3D-Printed Cancer Treatment
Over the last several years, 3D printing has emerged as an important tool for the advancement of medical treatments and technology. In 2015, a team of researchers published a study in which they detailed their efforts to develop 3D implantable devices that can help treat patients with bone conditions such as infection and cancer. The medical goal of the project was to develop an appliance that could not only elute chemotherapy and antibiotics but could also be completely biodegradable following the cessation of treatment. Even more impressive is the fact that the researchers created these implants using only desktop 3D printing technologies. One such device measured 5 millimeters in diameter, which offers a promising future of easier patient treatment and less invasive implantation procedures.
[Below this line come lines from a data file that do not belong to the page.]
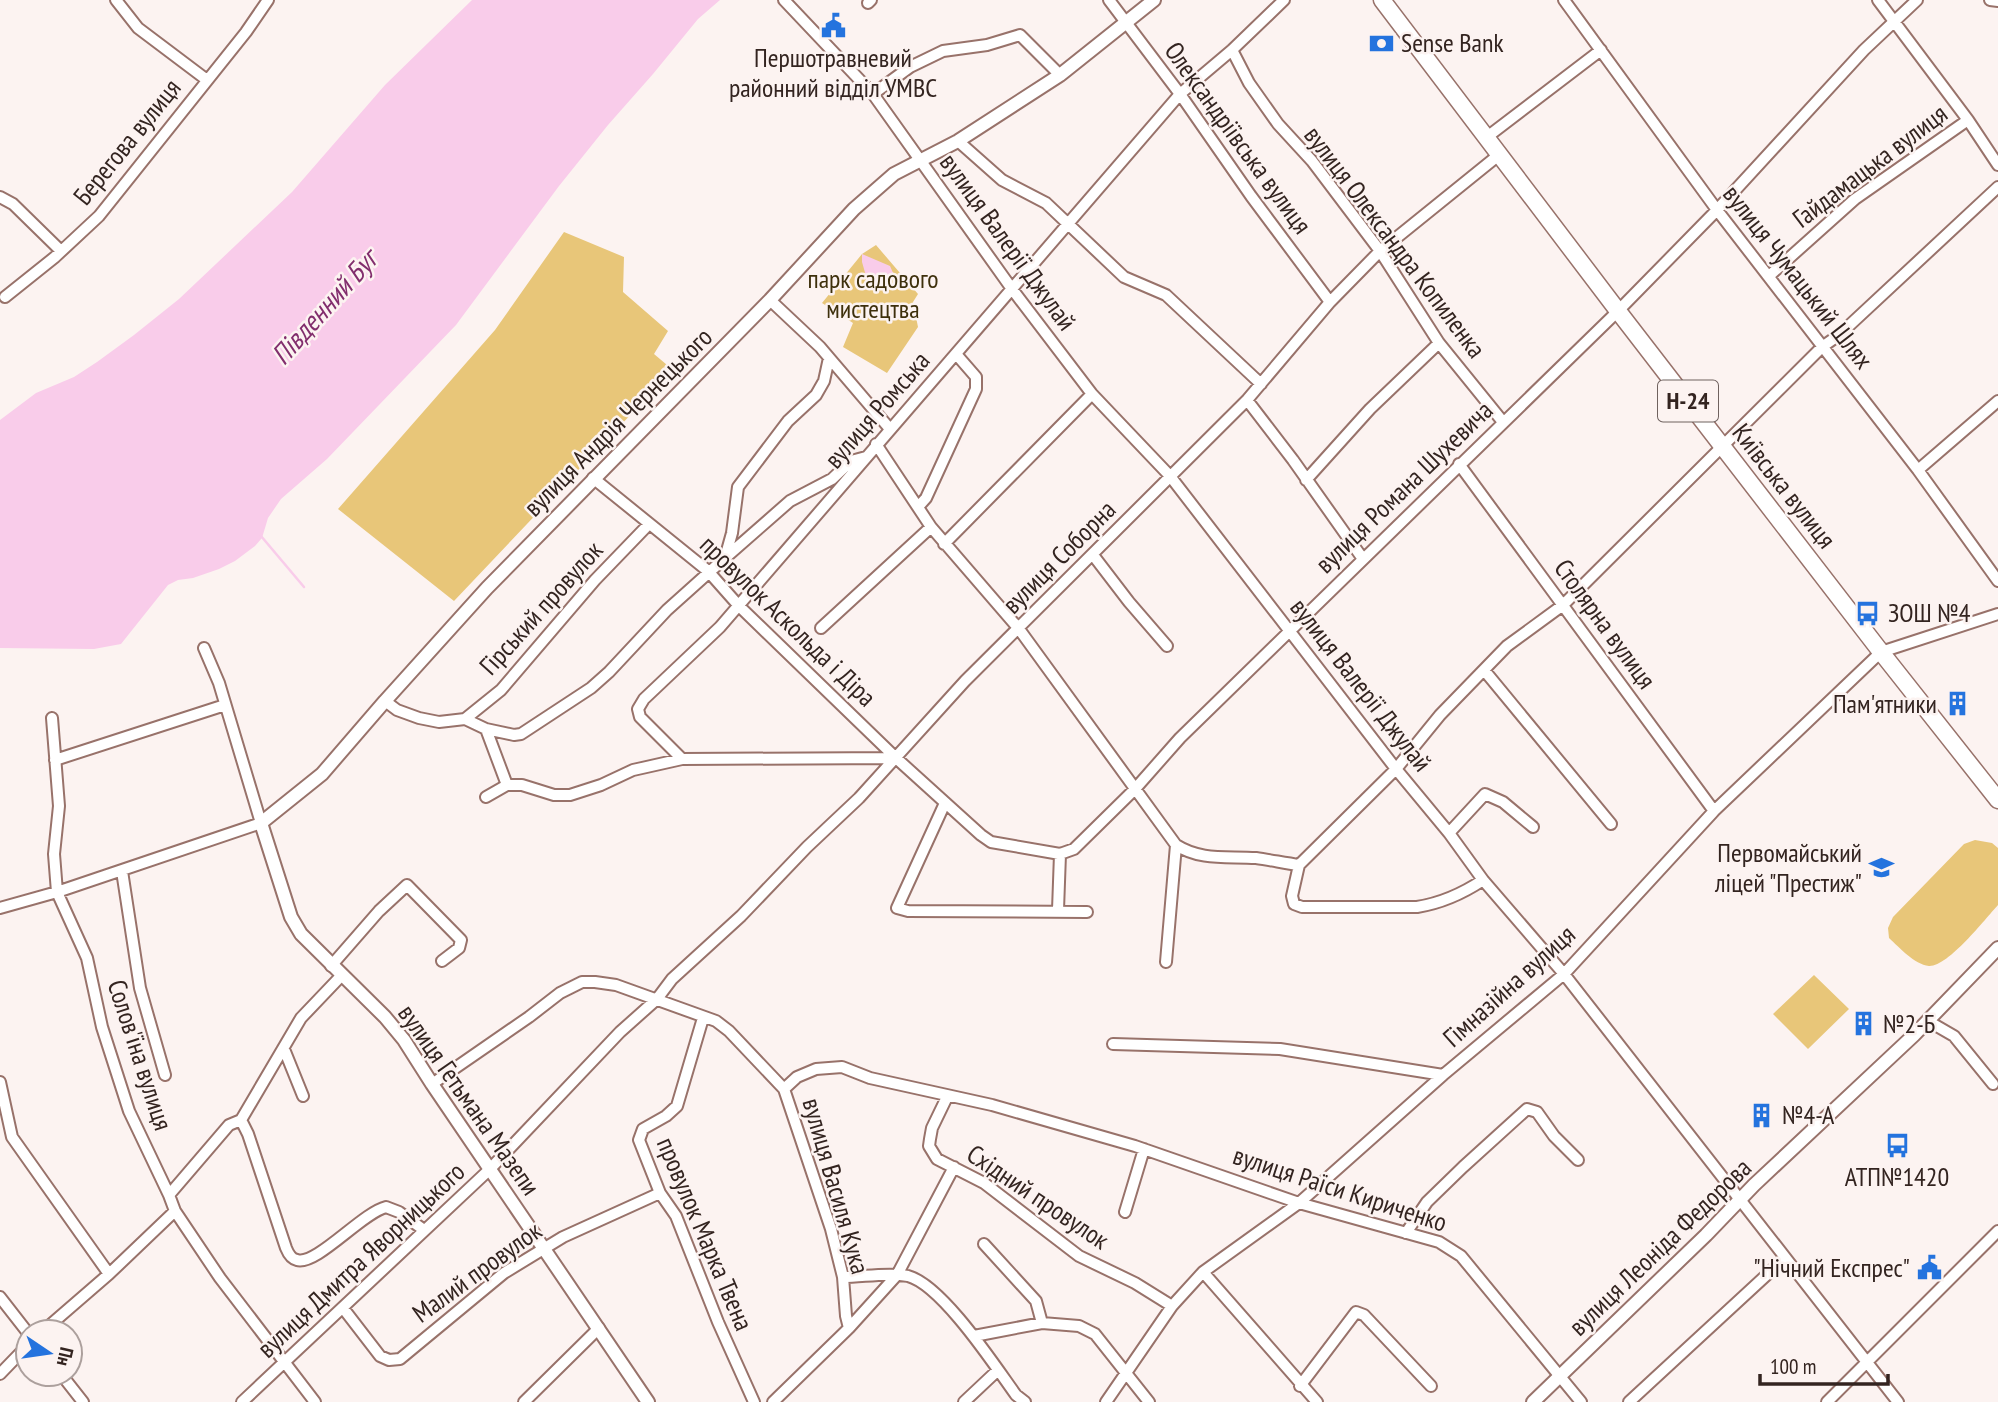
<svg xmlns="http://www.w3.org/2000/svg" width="1998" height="1402" viewBox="0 0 1998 1402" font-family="'PT Sans Narrow',sans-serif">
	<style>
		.green { fill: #e8c679 }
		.water { fill: #f9ccea }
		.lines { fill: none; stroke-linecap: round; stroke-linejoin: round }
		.stream { stroke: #f9ccea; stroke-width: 2.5 }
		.minor-casing { stroke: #98726a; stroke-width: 14 }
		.tertiary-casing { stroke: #98726a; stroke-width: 16 }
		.primary-casing { stroke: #98726a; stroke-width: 19 }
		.minor { stroke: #fff; stroke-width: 10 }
		.tertiary { stroke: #fff; stroke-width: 12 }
		.primary { stroke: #fff; stroke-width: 16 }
		.labels { text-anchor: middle; stroke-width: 5; stroke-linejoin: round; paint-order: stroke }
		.shield { fill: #fcf3f1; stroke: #6f625f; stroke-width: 2 }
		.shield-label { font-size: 24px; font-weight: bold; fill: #332420 }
		.poi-label { font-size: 26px; fill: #332420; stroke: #fcf3f1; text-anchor: start }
		.street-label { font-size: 26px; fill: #332420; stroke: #fcf3f1 }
		.park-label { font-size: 26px; fill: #3e300c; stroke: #fcf3f1 }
		.water-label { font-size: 28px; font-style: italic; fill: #822e6d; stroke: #fcf3f1 }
	</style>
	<rect width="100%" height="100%" fill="#fcf3f1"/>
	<path class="green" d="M564 232 624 257 623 292 668 331 654 354 673 370 454 601 338 509 495 330Z
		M876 245 918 294 913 302 918 327 887 373 843 347 853 323 822 303 862 254Z
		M1975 840 1992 843 1998 848V905C1985 919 1948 967 1929 966 1914 964 1900 948 1889 938L1888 928 1893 917 1964 844Z
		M1814 975 1849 1009 1808 1049 1773 1014Z"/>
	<path class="water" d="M472 0H720L698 19 653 74 608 125 559 186 456 325 327 459 281 499 268 518 262 538 255 546 235 561 219 569 193 578 178 580 168 585 121 644 94 649 0 648V420L36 393 74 377 97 362 134 335 179 299 292 192 385 85Z
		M862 254 890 266 894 275 885 281 866 276 862 262Z"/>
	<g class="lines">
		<path class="stream" d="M261 536 304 587"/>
		<defs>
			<path id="minor" d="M116 0 138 28 207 80
				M784 0 873 94 1012 289 1092 394 1170 476 1396 769 1449 833 1483 880 1564 974 1898 1402
				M1109 0 1180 94 1251 196 1330 302
				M1564 0 1717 210 1918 470 1998 581
				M1878 0 1968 120 1998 165
				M1990 0 1998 1
				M868 3 871 0
				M1232 50 1249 83 1278 124 1312 161 1380 251 1439 343 1503 422
				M873 94 910 67 943 51 987 45 1020 35 1060 75
				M1487 137 1601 50
				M958 141 1002 180 1046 203 1124 277 1166 295 1261 384
				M0 197 13 204 61 251
				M1769 276 1855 199 1968 120
				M5 297 55 257 99 216 246 32 268 0
				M770 300 820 347 890 429
				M1247 400 1293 460 1363 559
				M876 444 931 527 1019 629 1176 845C1201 861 1227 856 1256 858 1270 860 1285 863 1299 865
				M1459 464 1714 811
				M1918 470 1998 401
				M593 478 708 571 739 606 896 758 981 835 991 842 1060 854 1074 849 1135 789 1180 738 1618 311 1717 210 1864 50 1917 0
				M1306 480 1370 409 1439 343
				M918 507 926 498 976 389V377L956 354
				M944 544 1092 394
				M1093 555 1129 602 1167 646
				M725 558 790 501 832 479 851 461 866 457
				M821 628 931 527
				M1484 670 1611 824
				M385 701 397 710 419 718 439 722 465 719 486 729 507 785
				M52 718 59 806 54 854 57 892 87 958 102 1027 129 1111 169 1195 175 1211 220 1278 315 1402
				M465 719 501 690 595 580 649 524
				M486 729 514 735 521 734 591 688 609 672 667 610 725 558 732 533 738 487 788 421 816 395 824 381 829 358
				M682 759 640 717 638 709 644 699 720 627 1180 94 1232 50 1284 0
				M55 760 225 705
				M486 797 507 785H522L554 795H570L601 785 633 770 682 759 896 758
				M945 803 897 908 908 911 1087 912
				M1449 833 1485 794 1503 802 1533 827
				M1299 865 1396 769 1440 715 1507 646 1563 605 1822 347 1839 335 1998 187
				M1299 865 1292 896 1294 904 1302 907H1417C1442 903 1462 894 1483 880
				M122 871 140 988 165 1075
				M0 908 57 892 261 823 219 683 204 648
				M1058 910 1060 854
				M1166 962 1176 845
				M331 966 379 911 407 885 461 940 459 948 442 961
				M703 1018 677 1106 666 1116 643 1129 639 1140 660 1193 676 1216 718 1322 754 1402
				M1928 1021 1954 1036 1993 1084
				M1113 1044 1280 1049 1443 1075
				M284 1049 303 1096
				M0 1082 12 1137 109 1274
				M432 1084 529 1017 560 993 582 982H595L616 985 716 1021 729 1031 784 1089 831 1229 843 1277 846 1316 849 1328
				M784 1089 797 1077 816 1069 842 1067 870 1078 992 1105 1135 1146 1299 1203 1439 1242 1461 1256 1581 1402
				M947 1097 932 1128 930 1139 929 1146 937 1159 984 1183 1079 1256 1135 1283 1172 1306
				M241 1120 248 1134 286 1248C288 1253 291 1259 297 1260 316 1266 362 1213 386 1207L399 1212 424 1230
				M169 1195 229 1125 241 1120 301 1018 342 975
				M1125 1212 1144 1149
				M1406 1233 1427 1202 1463 1167 1527 1109 1537 1112 1554 1136 1578 1160
				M984 1244 1036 1301 1042 1323
				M1203 1272 1317 1402
				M843 1277C863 1277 888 1272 908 1276 942 1285 995 1366 1016 1395L1025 1402
				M0 1297 28 1333
				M343 1308 380 1356 389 1360 400 1359 504 1273 563 1237 660 1193
				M42 1332 109 1274 175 1211
				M974 1336 1042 1323 1079 1326 1095 1334 1149 1402
				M0 1374 28 1345
				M61 1374 83 1402
				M1300 1386 1356 1312 1364 1315 1431 1386
				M242 1402 490 1169 620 1032 657 999 672 979 741 916 807 847 859 798 965 681 1247 400 1330 302 1380 251 1500 154
				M524 1402 599 1328
				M773 1402 849 1328 897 1275 954 1167
				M964 1402 998 1370
				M1106 1402 1172 1306 1203 1272 1299 1203 1443 1075 1564 974 1714 811 1881 652 1998 614
				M1629 1402 1785 1258
				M1827 1402 1998 1231"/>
			<path id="tertiary" d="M648 1402 432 1084 404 1040 385 1017 301 934 291 917 261 823 322 774 385 701 487 588 770 300 854 209 894 174 958 141 1060 75 1154 0
				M1533 1402 1706 1235 1754 1185 1914 1035 1998 948"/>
			<path id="primary" d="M1382 0 1618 311 1881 652 1998 800"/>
		</defs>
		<use href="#minor" class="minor-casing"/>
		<use href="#tertiary" class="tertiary-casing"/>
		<use href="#primary" class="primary-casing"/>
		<use href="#minor" class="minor"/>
		<use href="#tertiary" class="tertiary"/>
		<use href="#primary" class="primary"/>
	</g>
	<defs>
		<symbol id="civic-bare" viewBox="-9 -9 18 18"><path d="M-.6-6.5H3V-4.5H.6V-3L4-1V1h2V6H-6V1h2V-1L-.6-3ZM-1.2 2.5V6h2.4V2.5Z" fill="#2473de" stroke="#fcf3f1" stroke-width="2.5" paint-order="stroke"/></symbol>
		<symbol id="bank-bare" viewBox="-9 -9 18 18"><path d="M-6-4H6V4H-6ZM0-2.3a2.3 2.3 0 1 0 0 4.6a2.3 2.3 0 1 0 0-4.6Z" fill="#2473de" stroke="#fcf3f1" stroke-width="2.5" paint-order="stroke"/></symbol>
		<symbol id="bus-bare" viewBox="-9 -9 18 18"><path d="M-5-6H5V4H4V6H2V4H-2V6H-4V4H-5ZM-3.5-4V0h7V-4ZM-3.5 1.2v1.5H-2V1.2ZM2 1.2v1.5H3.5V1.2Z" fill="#2473de" stroke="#fcf3f1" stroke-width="2.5" paint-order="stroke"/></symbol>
		<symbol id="building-bare" viewBox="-9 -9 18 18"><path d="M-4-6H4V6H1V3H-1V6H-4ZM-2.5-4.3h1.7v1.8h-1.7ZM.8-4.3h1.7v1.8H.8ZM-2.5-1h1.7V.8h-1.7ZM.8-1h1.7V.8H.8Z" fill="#2473de" stroke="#fcf3f1" stroke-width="2.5" paint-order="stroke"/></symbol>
		<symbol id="school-bare" viewBox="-9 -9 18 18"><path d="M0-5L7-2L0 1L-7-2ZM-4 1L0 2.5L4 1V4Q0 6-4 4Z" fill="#2473de" stroke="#fcf3f1" stroke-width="2.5" paint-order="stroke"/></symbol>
	</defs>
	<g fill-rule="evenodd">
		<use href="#civic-bare" x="816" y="8" width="35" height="35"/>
		<use href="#bank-bare" x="1364" y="26" width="35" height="35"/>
		<use href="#bus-bare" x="1850" y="596" width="35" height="35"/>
		<use href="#building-bare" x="1940" y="686" width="35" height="35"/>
		<use href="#school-bare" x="1864" y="850" width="35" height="35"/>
		<use href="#building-bare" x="1846" y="1006" width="35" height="35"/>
		<use href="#building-bare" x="1744" y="1098" width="35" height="35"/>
		<use href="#bus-bare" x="1880" y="1128" width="35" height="35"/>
		<use href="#civic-bare" x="1912" y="1250" width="35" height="35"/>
	</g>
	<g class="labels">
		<rect class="shield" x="1658" y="380.5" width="60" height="41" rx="5"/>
		<g class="shield-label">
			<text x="1688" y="409">Н-24</text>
		</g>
		<g class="poi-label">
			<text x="1401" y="52">Sense Bank</text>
			<text x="833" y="67" text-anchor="middle">Першотравневий<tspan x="833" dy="30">районний відділ УМВС</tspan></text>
			<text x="1888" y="622">ЗОШ №4</text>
			<text x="1937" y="713" text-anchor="end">Пам'ятники</text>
			<text x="1862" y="862" text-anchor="end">Первомайський<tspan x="1862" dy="30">ліцей "Престиж"</tspan></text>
			<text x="1883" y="1033">№2-Б</text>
			<text x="1782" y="1124">№4-А</text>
			<text x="1897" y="1186" text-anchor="middle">АТП№1420</text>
			<text x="1910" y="1277" text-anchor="end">"Нічний Експрес"</text>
		</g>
		<g class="street-label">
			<text transform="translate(1238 138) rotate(54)" y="9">Олександріївська вулиця</text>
			<text transform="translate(127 142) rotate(-51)" y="9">Берегова вулиця</text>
			<text transform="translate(1870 166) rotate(-37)" y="9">Гайдамацька вулиця</text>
			<text transform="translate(1008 242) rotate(54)" y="9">вулиця Валерії Джулай</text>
			<text transform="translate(1395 242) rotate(53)" y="9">вулиця Олександра Копиленка</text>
			<text transform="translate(1798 277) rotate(52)" y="9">вулиця Чумацький Шлях</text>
			<text transform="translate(877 410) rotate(-49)" y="9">вулиця Ромська</text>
			<text transform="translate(618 422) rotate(-45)" y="9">вулиця Андрія Чернецького</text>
			<text transform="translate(1784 486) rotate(52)" y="9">Київська вулиця</text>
			<text transform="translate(1404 487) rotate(-44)" y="9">вулиця Романа Шухевича</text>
			<text transform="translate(1059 557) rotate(-45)" y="9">вулиця Соборна</text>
			<text transform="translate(541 608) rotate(-48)" y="9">Гірський провулок</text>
			<text transform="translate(788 621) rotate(44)" y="9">провулок Аскольда і Діра</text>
			<text transform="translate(1605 624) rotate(54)" y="9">Столярна вулиця</text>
			<text transform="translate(1361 685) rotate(52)" y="9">вулиця Валерії Джулай</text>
			<text transform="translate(1509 986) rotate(-42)" y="9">Гімназійна вулиця</text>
			<text transform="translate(140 1055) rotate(72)" y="9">Солов'їна вулиця</text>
			<text transform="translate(469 1100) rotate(55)" y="9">вулиця Гетьмана Мазепи</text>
			<text transform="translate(836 1186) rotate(74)" y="9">вулиця Василя Кука</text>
			<text transform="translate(1340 1189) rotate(18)" y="9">вулиця Раїси Кириченко</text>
			<text transform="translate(1038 1197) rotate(34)" y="9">Східний провулок</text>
			<text transform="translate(705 1234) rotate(67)" y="9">провулок Марка Твена</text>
			<text transform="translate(1660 1247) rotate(-44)" y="9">вулиця Леоніда Федорова</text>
			<text transform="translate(361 1260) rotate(-43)" y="9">вулиця Дмитра Яворницького</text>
			<text transform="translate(477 1272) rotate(-36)" y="9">Малий провулок</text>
		</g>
		<g class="park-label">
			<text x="873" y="288">парк садового<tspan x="873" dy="30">мистецтва</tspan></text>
		</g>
		<g class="water-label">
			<text transform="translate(324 307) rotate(-48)" y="10">Південний Буг</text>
		</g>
	</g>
	<g transform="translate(49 1353) rotate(103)"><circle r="33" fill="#fcf3f1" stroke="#aca09d" stroke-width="2"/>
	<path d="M0-5L12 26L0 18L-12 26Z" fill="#2473de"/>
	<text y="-10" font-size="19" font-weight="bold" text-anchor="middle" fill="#332420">Пн</text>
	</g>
	<path d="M1760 1374v10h128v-10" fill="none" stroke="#332420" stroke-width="3.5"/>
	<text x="1770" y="1374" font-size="21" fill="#332420" stroke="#fcf3f1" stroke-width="5" paint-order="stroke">100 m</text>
</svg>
Patient Management Systems
A product of patient safety solutions developer IntelliDOT Corporation, the CAREt System aims to help hospital nurses administer more consistent and accurate care to their patients. Using a simple handheld device, nurses are able to easily manage various aspects of their workflow, such as patient documentation and safety. In addition, CAREt can scan barcodes on patient wristbands and pharmaceutical bottles, which ensures that patients receive the correct doses of medication. Recognizing its ability to minimize the risk of health care errors, the team at Colorado’s Parkview Medical Center employed the system in a research study. After using CAREt in the intensive care unit, the staff reported a staggering decrease in the frequency of such life-threatening errors as the use of incorrect medications and delivering care at the wrong time.
Heart Attack Detection
Coronary heart disease has become the primary cause of fatality in patients in the US, thus creating a demand for innovations in both early detection and treatment. As such, Israeli diagnostics firm Novamed created its SensAheart product, which can alert the user of a current or impending heart attack. Those who think they are experiencing the symptoms of a heart attack can use the system to determine whether they need to seek medical help. Using only a drop of blood, SensAheart monitors for the presence of the troponin and FABP3 enzymes, which manifest at the beginning of a heart attack. The device displays the results of this test within a few minutes, alerting the user of any abnormalities. During a clinical trial, SensAheart showed promising efficacy, as it accurately detected heart attacks in more than 90 percent of participants.